The second argument today concerns the ability to bring a malicious prosecution claim. Suppose you are charged with multiple crimes, some of which are baseless allegations but others of which have legitimate grounds. If the “charge-specific rule” applies, then you can sue over the baseless charges. If the “any-crime rule” applies, then you cannot sue at all. Interesting questions of state law implications when suing under the federal civil rights statute, and other issues, are nicely described by Cornell Law’s LII post.

Tuesday, April 16 – Jan 6 cases

Like many January 6 insurrectionists, the defendant in Fischer v.
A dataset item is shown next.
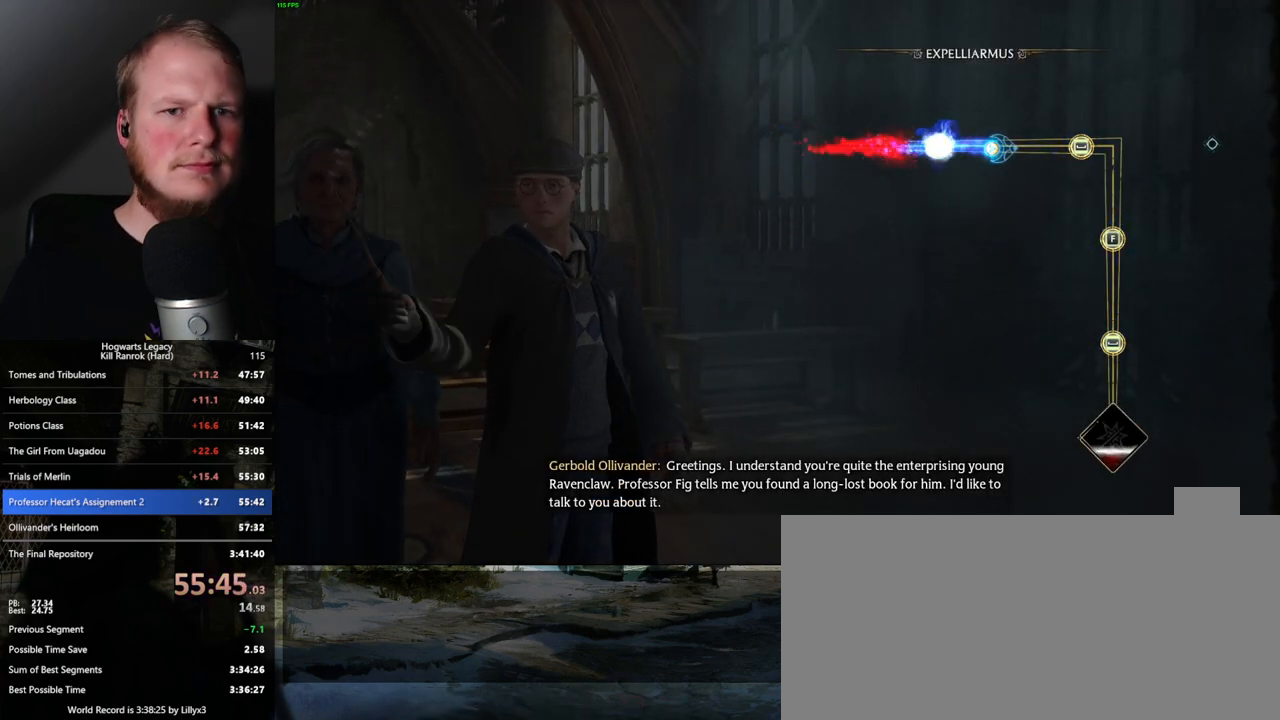
{"keys": [], "mouse": [], "events": []}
US was charged with, among other things, obstructing an official proceeding in violation of 18 U.S.C. § 1512. Although the section is titled “Tampering with a witness, victim, or an informant” and much of it concerns witnesses or evidence, subsection (c) provides for imprisonment for up to 20 years of anyone who “otherwise obstructs, influences, or impedes any official proceeding, or attempts to do so.” Amy Howe at SCOTUSBlog has a very thorough description of the arguments and legal issues; highly recommended reading. The DC Circuit decision is also quite readable and strong — with a comprehensive and clever call-out to any “textualists” who might be ideologically inclined to favor the insurrectionists (“If a statute’s language is clear, then that language controls.”).
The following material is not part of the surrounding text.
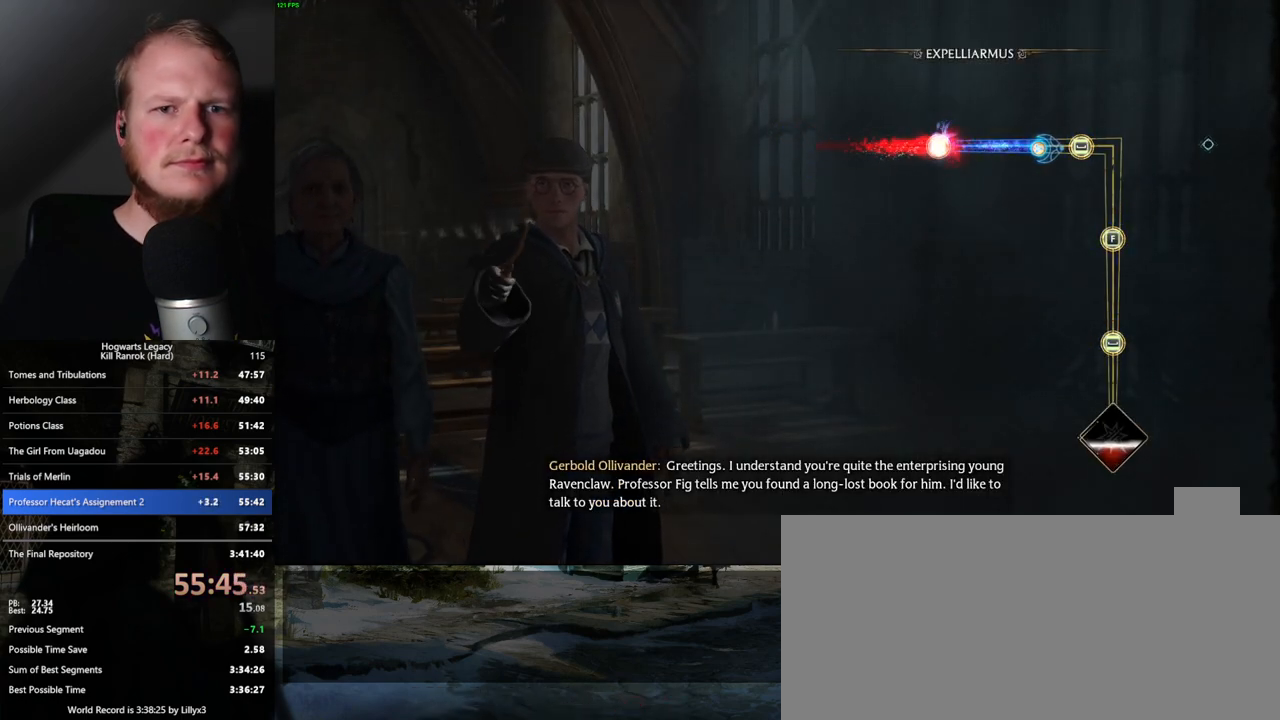
{"keys": [], "mouse": [], "events": [[83, "space", "down"], [183, "space", "up"]]}
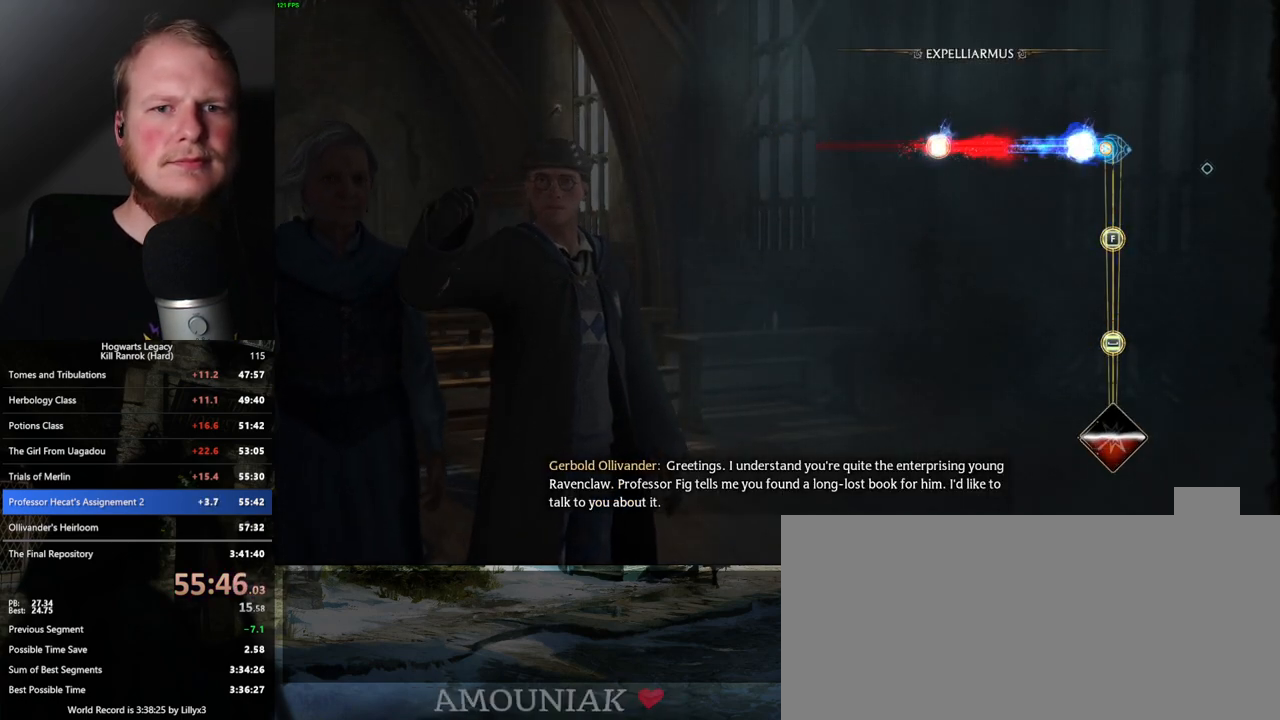
{"keys": [], "mouse": [], "events": []}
This is the only case scheduled for argument today. Obviously, expect it to run long.

Wednesday, April 17

Thornell v. Jones involves ineffective assistance of counsel in the context of the death penalty. Jones was convicted (Thornell is the director of the Arizona Department of Corrections) of murder. At sentencing, as DPIC explains, his lawyer “did not present evidence in his possession that Mr. Jones had received treatment for mood disorders, attempted suicide five years before the murders, spent time in a mental institution, and suffered multiple neurochemical deficiencies. Mr. Novak did not present any additional family witnesses and the court-appointed expert conducted only a ‘short and cursory evaluation.'” The case has been up-and-back to the Court before. Initially, the district court held that Jones could not show prejudicial error, the Ninth Circuit reversed, and the US Supreme Court summarily reversed and remanded with instructions to reconsider the case in light of the Court’s recent decision in another case (which held that another death penalty petitioner had failed to show prejudice due to the extensive evidence that the prosecution presented). Again, the lower court ruled against Jones and, again, the Ninth Circuit reversed, this time explaining that the lawyer’s “failure to investigate and present evidence of a defendant’s mental defect constitutes deficient performance.” There will be a lot of argument about appropriate standards and criteria for ineffective assistance claims; I recommend reviewing the NACDL brief.
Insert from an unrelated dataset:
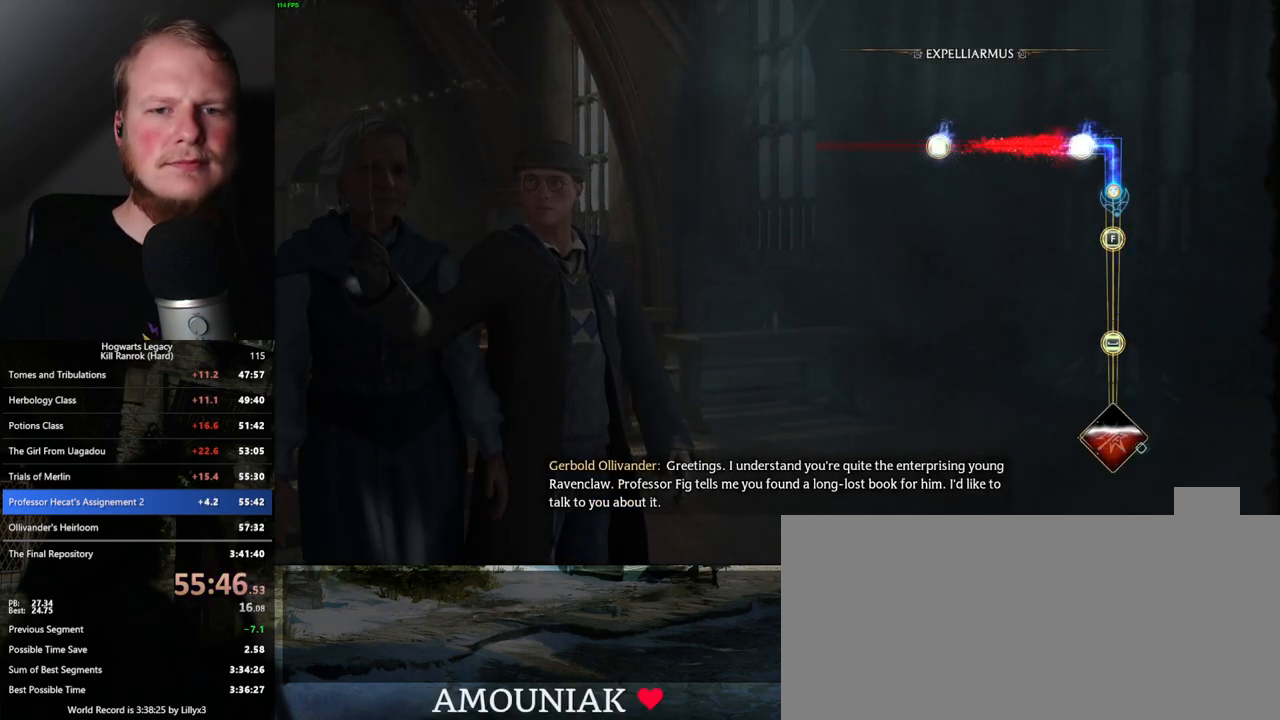
{"keys": [], "mouse": [], "events": [[17, "f", "down"], [100, "f", "up"], [167, "f", "down"], [267, "f", "up"]]}
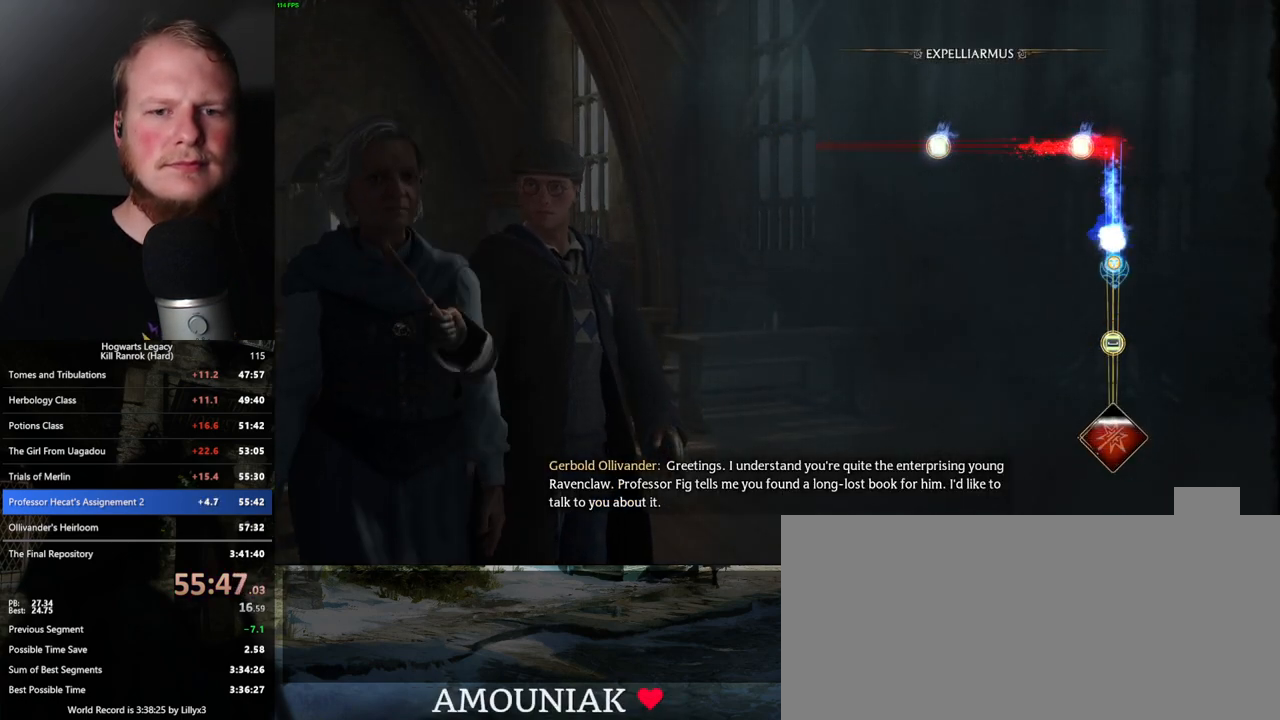
{"keys": ["space"], "mouse": [], "events": [[100, "space", "down"], [150, "space", "up"], [267, "space", "down"], [333, "space", "up"], [433, "space", "down"]]}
This is the only case scheduled for argument today.

February cases

Important cases in the last two weeks of February, including EPA regulations, social media moderation, and bump stocks.

Wednesday, February 21

The EPA’s Good Neighbor Plan is first up today in Ohio v. EPA and US Steel v. EPA. As the Congressional Research Service notes (in a report that would be very helpful to review) the Good Neighbor Provision of the Clean Air Act “requires upwind states to ensure that their emissions do not interfere with the ability of downwind states to meet federal air-quality standards.” The EPA now requires states to submit plans for how they will comply with that requirement. And as an equally helpful SCOTUSBlog preview notes, “Last February, the EPA rejected the plans submitted by 21 states that proposed no changes to their emissions plans. Instead, one month later, it published a federal plan for the states whose plans it had rejected, as well as two that had not submitted plans.” This comes in the context of a sense that several conservative members of the Court are suspicious of administrative agency powers, as was on display at the “Chevron deference” case argued last month.

Expect this argument to run very long. A total of one hour has been scheduled for primary argument, but there are four arguing counsel. After the primary argument time expires for each arguing counsel, each justice gets one more round of questioning.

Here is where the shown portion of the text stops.